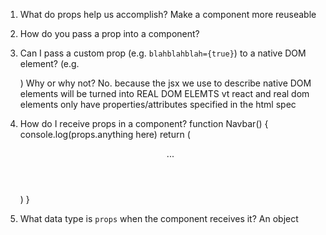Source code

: 1. What do props help us accomplish?
Make a component more reuseable


2. How do you pass a prop into a component?
<MyAwesomeHeader title="???" />


3. Can I pass a custom prop (e.g. `blahblahblah={true}`) to a native
   DOM element? (e.g. <div blahblahblah={true}>) Why or why not?
   No. because the jsx we use to describe native DOM elements will be turned into REAL DOM ELEMTS
   vt react and real dom elements only have properties/attributes specified in the html spec


4. How do I receive props in a component?
function Navbar() {
    console.log(props.anything here)
    return (
        <header>
            ...
        </header>
    )
}


5. What data type is `props` when the component receives it?
An object
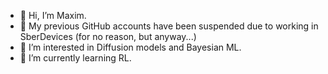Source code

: - 👋 Hi, I’m Maxim.
- 🤡 My previous GitHub accounts have been suspended due to working in SberDevices (for no reason, but anyway...)
- 👀 I’m interested in Diffusion models and Bayesian ML.
- 🌱 I’m currently learning RL.

<!---
koshaki/koshaki is a ✨ special ✨ repository because its `README.md` (this file) appears on your GitHub profile.
You can click the Preview link to take a look at your changes.
--->
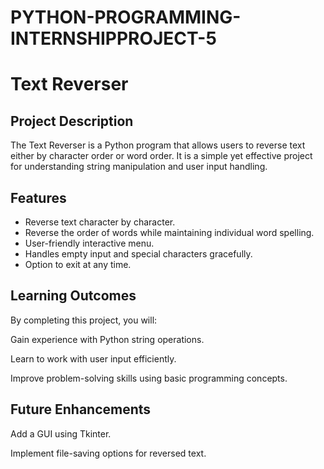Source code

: # PYTHON-PROGRAMMING-INTERNSHIPPROJECT-5
# Text Reverser

## Project Description

The Text Reverser is a Python program that allows users to reverse text either by character order or word order. It is a simple yet effective project for understanding string manipulation and user input handling.

## Features
- Reverse text character by character.
- Reverse the order of words while maintaining individual word spelling.
- User-friendly interactive menu.
- Handles empty input and special characters gracefully.
- Option to exit at any time.

## Learning Outcomes
By completing this project, you will:

Gain experience with Python string operations.

Learn to work with user input efficiently.

Improve problem-solving skills using basic programming concepts.

## Future Enhancements

Add a GUI using Tkinter.

Implement file-saving options for reversed text.


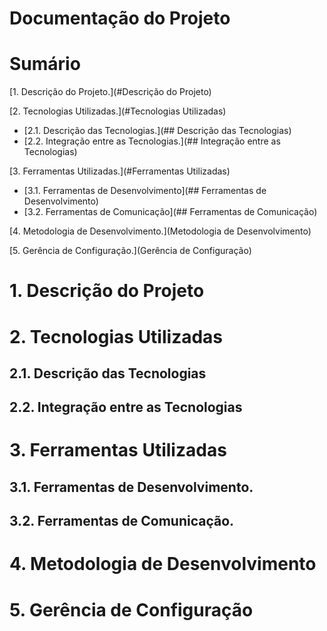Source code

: Documentação do Projeto
========================

# Sumário
[1. Descrição do Projeto.](#Descrição do Projeto)

[2. Tecnologias Utilizadas.](#Tecnologias Utilizadas)
  - [2.1. Descrição das Tecnologias.](## Descrição das Tecnologias)
  - [2.2. Integração entre as Tecnologias.](## Integração entre as Tecnologias)

[3. Ferramentas Utilizadas.](#Ferramentas Utilizadas)
 - [3.1. Ferramentas de Desenvolvimento](## Ferramentas de Desenvolvimento)
 - [3.2. Ferramentas de Comunicação](## Ferramentas de Comunicação)

[4. Metodologia de Desenvolvimento.](Metodologia de Desenvolvimento)

[5. Gerência de Configuração.](Gerência de Configuração)




# 1. Descrição do Projeto

# 2. Tecnologias Utilizadas

## 2.1. Descrição das Tecnologias
## 2.2. Integração entre as Tecnologias

# 3. Ferramentas Utilizadas

## 3.1. Ferramentas de Desenvolvimento.
## 3.2. Ferramentas de Comunicação.

# 4. Metodologia de Desenvolvimento

# 5. Gerência de Configuração
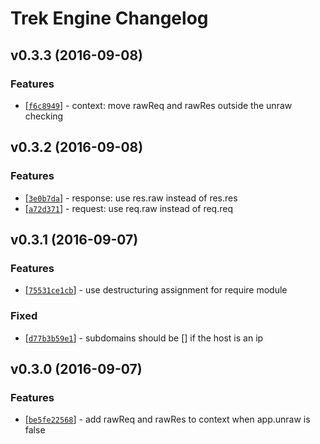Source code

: # Trek Engine Changelog


## v0.3.3 (2016-09-08)

### Features

* [[`f6c8949`](https://github.com/trekjs/engine/commit/f6c8949)] - context: move rawReq and rawRes outside the unraw checking


## v0.3.2 (2016-09-08)

### Features

* [[`3e0b7da`](https://github.com/trekjs/engine/commit/3e0b7da)] - response: use res.raw instead of res.res
* [[`a72d371`](https://github.com/trekjs/engine/commit/a72d371)] - request: use req.raw instead of req.req


## v0.3.1 (2016-09-07)

### Features

* [[`75531ce1cb`](https://github.com/trekjs/engine/commit/75531ce1cb)] - use destructuring assignment for require module

### Fixed

* [[`d77b3b59e1`](https://github.com/trekjs/engine/commit/d77b3b59e1)] - subdomains should be [] if the host is an ip


## v0.3.0 (2016-09-07)

### Features

* [[`be5fe22568`](https://github.com/trekjs/engine/commit/be5fe22568)] - add rawReq and rawRes to context when app.unraw is false
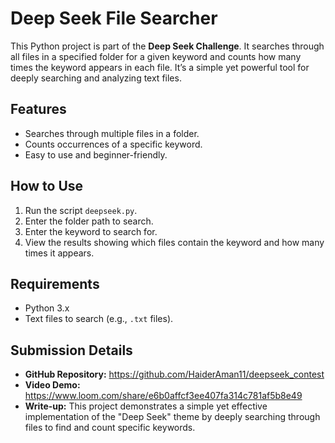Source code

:# Deep Seek File Searcher

This Python project is part of the **Deep Seek Challenge**. It searches through all files in a specified folder for a given keyword and counts how many times the keyword appears in each file. It’s a simple yet powerful tool for deeply searching and analyzing text files.

## Features
- Searches through multiple files in a folder.
- Counts occurrences of a specific keyword.
- Easy to use and beginner-friendly.

## How to Use
1. Run the script `deepseek.py`.
2. Enter the folder path to search.
3. Enter the keyword to search for.
4. View the results showing which files contain the keyword and how many times it appears.

## Requirements
- Python 3.x
- Text files to search (e.g., `.txt` files).

## Submission Details
- **GitHub Repository:** https://github.com/HaiderAman11/deepseek_contest
- **Video Demo:** https://www.loom.com/share/e6b0affcf3ee407fa314c781af5b8e49
- **Write-up:** This project demonstrates a simple yet effective implementation of the "Deep Seek" theme by deeply searching through files to find and count specific keywords.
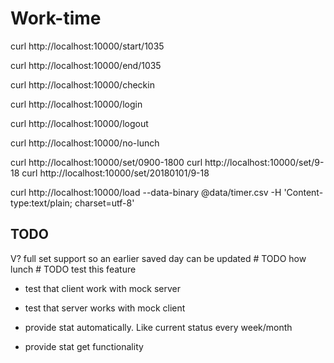 # Work-time

curl http://localhost:10000/start/1035

curl http://localhost:10000/end/1035

curl http://localhost:10000/checkin

curl http://localhost:10000/login

curl http://localhost:10000/logout

curl http://localhost:10000/no-lunch

curl http://localhost:10000/set/0900-1800
curl http://localhost:10000/set/9-18
curl http://localhost:10000/set/20180101/9-18

curl http://localhost:10000/load --data-binary @data/timer.csv -H 'Content-type:text/plain; charset=utf-8' 

## TODO

V? full set support so an earlier saved day can be updated
	# TODO how lunch
	# TODO test this feature
	

- test that client work with mock server

- test that server works with mock client

- provide stat automatically. Like current status every week/month

- provide stat get functionality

* * * * * * *

:: DIRECTIVE ::
Type the entries above out again exactly, with no pictures.

:: TASK RESPONSE ::
Source code

: 1. What do props help us accomplish?
Make a component more reuseable


2. How do you pass a prop into a component?
<MyAwesomeHeader title="???" />


3. Can I pass a custom prop (e.g. `blahblahblah={true}`) to a native
   DOM element? (e.g. <div blahblahblah={true}>) Why or why not?
   No. because the jsx we use to describe native DOM elements will be turned into REAL DOM ELEMTS
   vt react and real dom elements only have properties/attributes specified in the html spec


4. How do I receive props in a component?
function Navbar() {
    console.log(props.anything here)
    return (
        <header>
            ...
        </header>
    )
}


5. What data type is `props` when the component receives it?
An object
Source code

: - 👋 Hi, I’m Maxim.
- 🤡 My previous GitHub accounts have been suspended due to working in SberDevices (for no reason, but anyway...)
- 👀 I’m interested in Diffusion models and Bayesian ML.
- 🌱 I’m currently learning RL.

<!---
koshaki/koshaki is a ✨ special ✨ repository because its `README.md` (this file) appears on your GitHub profile.
You can click the Preview link to take a look at your changes.
--->
Source code

: # PYTHON-PROGRAMMING-INTERNSHIPPROJECT-5
# Text Reverser

## Project Description

The Text Reverser is a Python program that allows users to reverse text either by character order or word order. It is a simple yet effective project for understanding string manipulation and user input handling.

## Features
- Reverse text character by character.
- Reverse the order of words while maintaining individual word spelling.
- User-friendly interactive menu.
- Handles empty input and special characters gracefully.
- Option to exit at any time.

## Learning Outcomes
By completing this project, you will:

Gain experience with Python string operations.

Learn to work with user input efficiently.

Improve problem-solving skills using basic programming concepts.

## Future Enhancements

Add a GUI using Tkinter.

Implement file-saving options for reversed text.


Source code

: Documentação do Projeto
========================

# Sumário
[1. Descrição do Projeto.](#Descrição do Projeto)

[2. Tecnologias Utilizadas.](#Tecnologias Utilizadas)
  - [2.1. Descrição das Tecnologias.](## Descrição das Tecnologias)
  - [2.2. Integração entre as Tecnologias.](## Integração entre as Tecnologias)

[3. Ferramentas Utilizadas.](#Ferramentas Utilizadas)
 - [3.1. Ferramentas de Desenvolvimento](## Ferramentas de Desenvolvimento)
 - [3.2. Ferramentas de Comunicação](## Ferramentas de Comunicação)

[4. Metodologia de Desenvolvimento.](Metodologia de Desenvolvimento)

[5. Gerência de Configuração.](Gerência de Configuração)




# 1. Descrição do Projeto

# 2. Tecnologias Utilizadas

## 2.1. Descrição das Tecnologias
## 2.2. Integração entre as Tecnologias

# 3. Ferramentas Utilizadas

## 3.1. Ferramentas de Desenvolvimento.
## 3.2. Ferramentas de Comunicação.

# 4. Metodologia de Desenvolvimento

# 5. Gerência de Configuração
Source code

: # Trek Engine Changelog


## v0.3.3 (2016-09-08)

### Features

* [[`f6c8949`](https://github.com/trekjs/engine/commit/f6c8949)] - context: move rawReq and rawRes outside the unraw checking


## v0.3.2 (2016-09-08)

### Features

* [[`3e0b7da`](https://github.com/trekjs/engine/commit/3e0b7da)] - response: use res.raw instead of res.res
* [[`a72d371`](https://github.com/trekjs/engine/commit/a72d371)] - request: use req.raw instead of req.req


## v0.3.1 (2016-09-07)

### Features

* [[`75531ce1cb`](https://github.com/trekjs/engine/commit/75531ce1cb)] - use destructuring assignment for require module

### Fixed

* [[`d77b3b59e1`](https://github.com/trekjs/engine/commit/d77b3b59e1)] - subdomains should be [] if the host is an ip


## v0.3.0 (2016-09-07)

### Features

* [[`be5fe22568`](https://github.com/trekjs/engine/commit/be5fe22568)] - add rawReq and rawRes to context when app.unraw is false
Source code

:# Deep Seek File Searcher

This Python project is part of the **Deep Seek Challenge**. It searches through all files in a specified folder for a given keyword and counts how many times the keyword appears in each file. It’s a simple yet powerful tool for deeply searching and analyzing text files.

## Features
- Searches through multiple files in a folder.
- Counts occurrences of a specific keyword.
- Easy to use and beginner-friendly.

## How to Use
1. Run the script `deepseek.py`.
2. Enter the folder path to search.
3. Enter the keyword to search for.
4. View the results showing which files contain the keyword and how many times it appears.

## Requirements
- Python 3.x
- Text files to search (e.g., `.txt` files).

## Submission Details
- **GitHub Repository:** https://github.com/HaiderAman11/deepseek_contest
- **Video Demo:** https://www.loom.com/share/e6b0affcf3ee407fa314c781af5b8e49
- **Write-up:** This project demonstrates a simple yet effective implementation of the "Deep Seek" theme by deeply searching through files to find and count specific keywords.
 # Work-time

curl http://localhost:10000/start/1035

curl http://localhost:10000/end/1035

curl http://localhost:10000/checkin

curl http://localhost:10000/login

curl http://localhost:10000/logout

curl http://localhost:10000/no-lunch

curl http://localhost:10000/set/0900-1800
curl http://localhost:10000/set/9-18
curl http://localhost:10000/set/20180101/9-18

curl http://localhost:10000/load --data-binary @data/timer.csv -H 'Content-type:text/plain; charset=utf-8' 

## TODO

V? full set support so an earlier saved day can be updated
	# TODO how lunch
	# TODO test this feature
	

- test that client work with mock server

- test that server works with mock client

- provide stat automatically. Like current status every week/month

- provide stat get functionality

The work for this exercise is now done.